Task to carry out
Beginning at the line containing "Could you tell me the", print every line until the records end, keeping each exactly as it is.

*** Opening of Data section ***

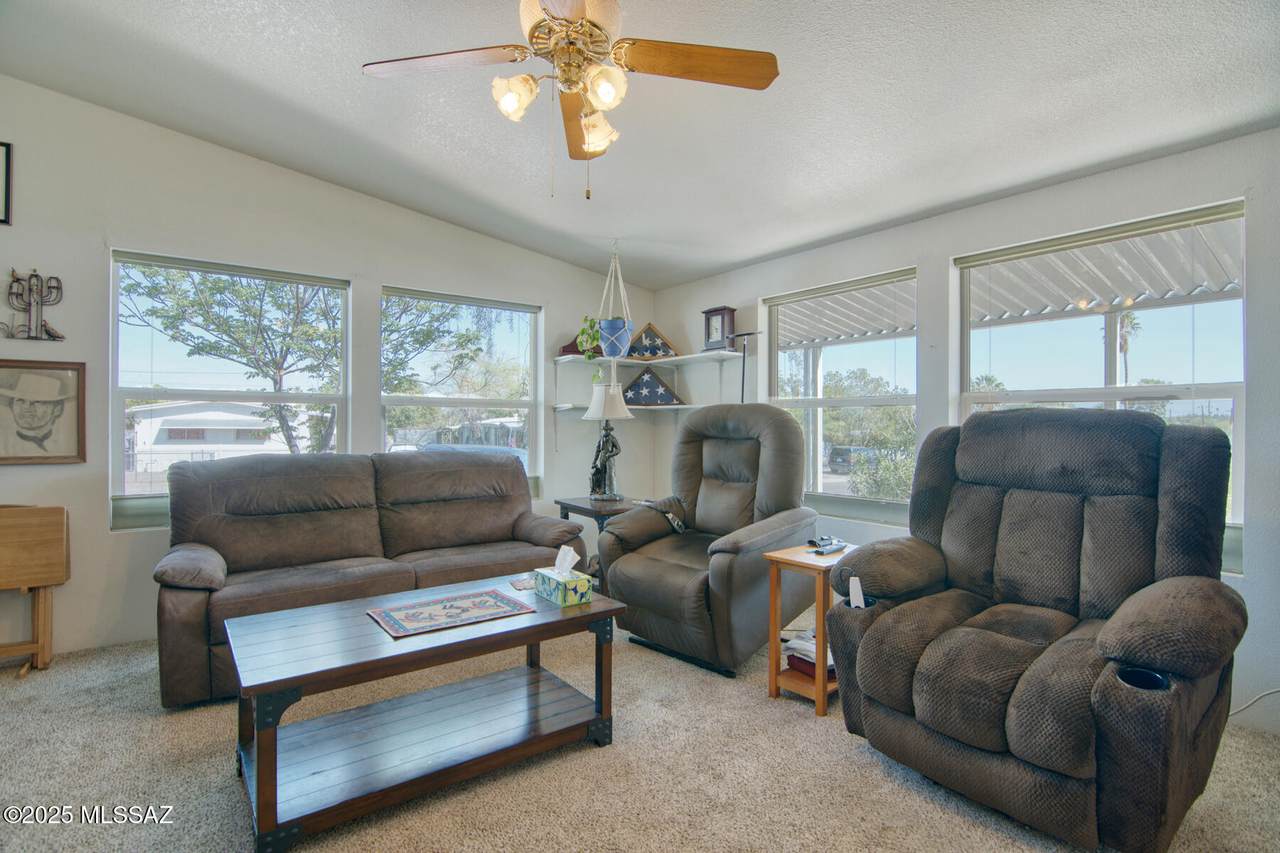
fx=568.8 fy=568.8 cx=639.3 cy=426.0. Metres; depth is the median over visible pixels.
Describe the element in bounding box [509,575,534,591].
coaster
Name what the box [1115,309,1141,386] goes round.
palm tree
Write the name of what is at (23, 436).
framed portrait
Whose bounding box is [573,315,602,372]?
potted plant
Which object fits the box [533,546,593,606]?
tissue box
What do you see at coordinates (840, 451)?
parked car
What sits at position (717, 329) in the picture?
mantel clock
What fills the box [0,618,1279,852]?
carpet floor
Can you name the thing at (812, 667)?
book stack
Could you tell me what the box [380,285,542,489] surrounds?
window
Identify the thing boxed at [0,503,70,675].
folding table
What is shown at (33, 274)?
decoration
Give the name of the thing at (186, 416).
house
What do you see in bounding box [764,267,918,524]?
window
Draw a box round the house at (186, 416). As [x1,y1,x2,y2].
[127,400,288,473]
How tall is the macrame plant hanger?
0.906 m
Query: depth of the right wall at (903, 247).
2.84 m
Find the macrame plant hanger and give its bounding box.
[596,241,633,360]
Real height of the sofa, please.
1.015 m
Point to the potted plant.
(584, 329)
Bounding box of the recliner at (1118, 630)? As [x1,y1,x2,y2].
[817,408,1248,852]
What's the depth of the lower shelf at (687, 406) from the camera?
4.66 m
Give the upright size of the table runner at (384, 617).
0.006 m
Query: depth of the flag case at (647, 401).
4.82 m
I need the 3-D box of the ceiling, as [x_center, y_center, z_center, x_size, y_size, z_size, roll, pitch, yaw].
[-0.219,-1.566,1.683,5.106,0.143,5.706,0,0,-38]
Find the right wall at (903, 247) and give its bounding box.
[651,127,1279,734]
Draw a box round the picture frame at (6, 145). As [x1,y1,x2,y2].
[0,140,12,225]
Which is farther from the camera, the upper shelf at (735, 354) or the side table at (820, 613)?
the upper shelf at (735, 354)
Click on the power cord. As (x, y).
(1241, 710)
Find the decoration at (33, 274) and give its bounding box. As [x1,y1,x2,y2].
[2,268,65,342]
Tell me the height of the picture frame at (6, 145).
0.399 m
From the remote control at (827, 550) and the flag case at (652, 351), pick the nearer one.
the remote control at (827, 550)
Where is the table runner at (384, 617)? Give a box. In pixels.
[366,587,534,638]
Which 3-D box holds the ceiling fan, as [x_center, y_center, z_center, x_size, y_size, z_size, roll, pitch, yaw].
[-0.222,-1.142,1.850,1.268,0.807,1.270,0,0,-38]
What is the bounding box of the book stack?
[782,629,835,677]
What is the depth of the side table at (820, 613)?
2.49 m
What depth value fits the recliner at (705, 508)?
3.08 m
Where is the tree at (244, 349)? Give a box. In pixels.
[120,260,341,456]
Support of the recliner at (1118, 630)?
on the carpet floor
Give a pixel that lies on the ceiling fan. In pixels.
(607, 105)
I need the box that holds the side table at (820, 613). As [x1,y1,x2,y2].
[764,540,860,716]
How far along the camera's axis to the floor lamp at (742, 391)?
4.30 m
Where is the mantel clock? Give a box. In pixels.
[701,306,736,351]
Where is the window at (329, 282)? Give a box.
[109,247,349,527]
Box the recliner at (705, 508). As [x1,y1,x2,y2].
[595,403,818,676]
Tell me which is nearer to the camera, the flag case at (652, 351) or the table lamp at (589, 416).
the table lamp at (589, 416)
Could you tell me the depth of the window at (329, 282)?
3.50 m
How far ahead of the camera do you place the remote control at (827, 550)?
2.62 m
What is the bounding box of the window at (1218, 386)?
[955,198,1246,573]
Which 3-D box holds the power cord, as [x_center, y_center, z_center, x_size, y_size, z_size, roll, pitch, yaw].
[2.539,1.065,2.279,0.414,0.256,0.242,0,0,4]
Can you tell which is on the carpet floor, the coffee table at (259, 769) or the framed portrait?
the coffee table at (259, 769)
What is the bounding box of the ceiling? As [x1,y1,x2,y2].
[0,0,1279,291]
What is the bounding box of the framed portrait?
[0,359,86,464]
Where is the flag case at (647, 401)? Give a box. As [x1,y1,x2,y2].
[621,365,682,406]
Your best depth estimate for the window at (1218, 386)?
2.79 m
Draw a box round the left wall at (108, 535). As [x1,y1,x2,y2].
[0,77,653,663]
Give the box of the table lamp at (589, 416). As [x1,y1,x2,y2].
[582,378,634,501]
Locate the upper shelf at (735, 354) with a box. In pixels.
[557,349,743,365]
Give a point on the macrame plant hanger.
(607, 331)
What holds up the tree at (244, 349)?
on the ground
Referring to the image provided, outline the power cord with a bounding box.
[1229,687,1279,717]
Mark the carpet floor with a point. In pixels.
(877, 772)
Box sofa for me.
[151,448,590,710]
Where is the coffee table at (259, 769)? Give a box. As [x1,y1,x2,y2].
[220,573,623,852]
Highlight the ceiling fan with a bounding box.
[361,0,779,199]
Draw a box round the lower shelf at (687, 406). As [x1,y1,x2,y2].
[554,403,708,413]
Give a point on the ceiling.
(339, 85)
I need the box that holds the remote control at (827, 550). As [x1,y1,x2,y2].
[808,536,846,555]
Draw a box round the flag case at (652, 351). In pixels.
[626,322,677,360]
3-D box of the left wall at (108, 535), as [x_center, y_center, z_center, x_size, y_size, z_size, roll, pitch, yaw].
[-2.063,-0.324,3.819,5.328,3.087,0.170,0,0,-38]
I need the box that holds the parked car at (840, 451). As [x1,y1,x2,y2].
[827,445,879,473]
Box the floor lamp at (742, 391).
[732,331,759,403]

*** Close of Data section ***

The completed task
Could you tell me the depth of the window at (329, 282)?
3.50 m
How far ahead of the camera do you place the remote control at (827, 550)?
2.62 m
What is the bounding box of the window at (1218, 386)?
[955,198,1246,573]
Which 3-D box holds the power cord, as [x_center, y_center, z_center, x_size, y_size, z_size, roll, pitch, yaw].
[2.539,1.065,2.279,0.414,0.256,0.242,0,0,4]
Can you tell which is on the carpet floor, the coffee table at (259, 769) or the framed portrait?
the coffee table at (259, 769)
What is the bounding box of the ceiling? As [x1,y1,x2,y2].
[0,0,1279,291]
What is the bounding box of the framed portrait?
[0,359,86,464]
Where is the flag case at (647, 401)? Give a box. As [x1,y1,x2,y2].
[621,365,682,406]
Your best depth estimate for the window at (1218, 386)?
2.79 m
Draw a box round the left wall at (108, 535). As [x1,y1,x2,y2].
[0,77,653,663]
Give the box of the table lamp at (589, 416). As [x1,y1,x2,y2].
[582,378,634,501]
Locate the upper shelf at (735, 354) with a box. In pixels.
[557,349,743,365]
Give a point on the macrame plant hanger.
(607, 331)
What holds up the tree at (244, 349)?
on the ground
Referring to the image provided, outline the power cord with a bounding box.
[1229,687,1279,717]
Mark the carpet floor with a point. In pixels.
(877, 772)
Box sofa for me.
[151,448,590,710]
Where is the coffee table at (259, 769)? Give a box. As [x1,y1,x2,y2].
[220,573,623,852]
Highlight the ceiling fan with a bounding box.
[361,0,779,199]
Draw a box round the lower shelf at (687, 406). As [x1,y1,x2,y2].
[554,403,708,413]
Give a point on the ceiling.
(339, 85)
I need the box that holds the remote control at (827, 550). As [x1,y1,x2,y2].
[808,536,846,555]
Draw a box round the flag case at (652, 351). In pixels.
[626,322,677,360]
3-D box of the left wall at (108, 535), as [x_center, y_center, z_center, x_size, y_size, z_size, roll, pitch, yaw].
[-2.063,-0.324,3.819,5.328,3.087,0.170,0,0,-38]
I need the box that holds the parked car at (840, 451). As [x1,y1,x2,y2].
[827,445,879,473]
Box the floor lamp at (742, 391).
[732,331,759,403]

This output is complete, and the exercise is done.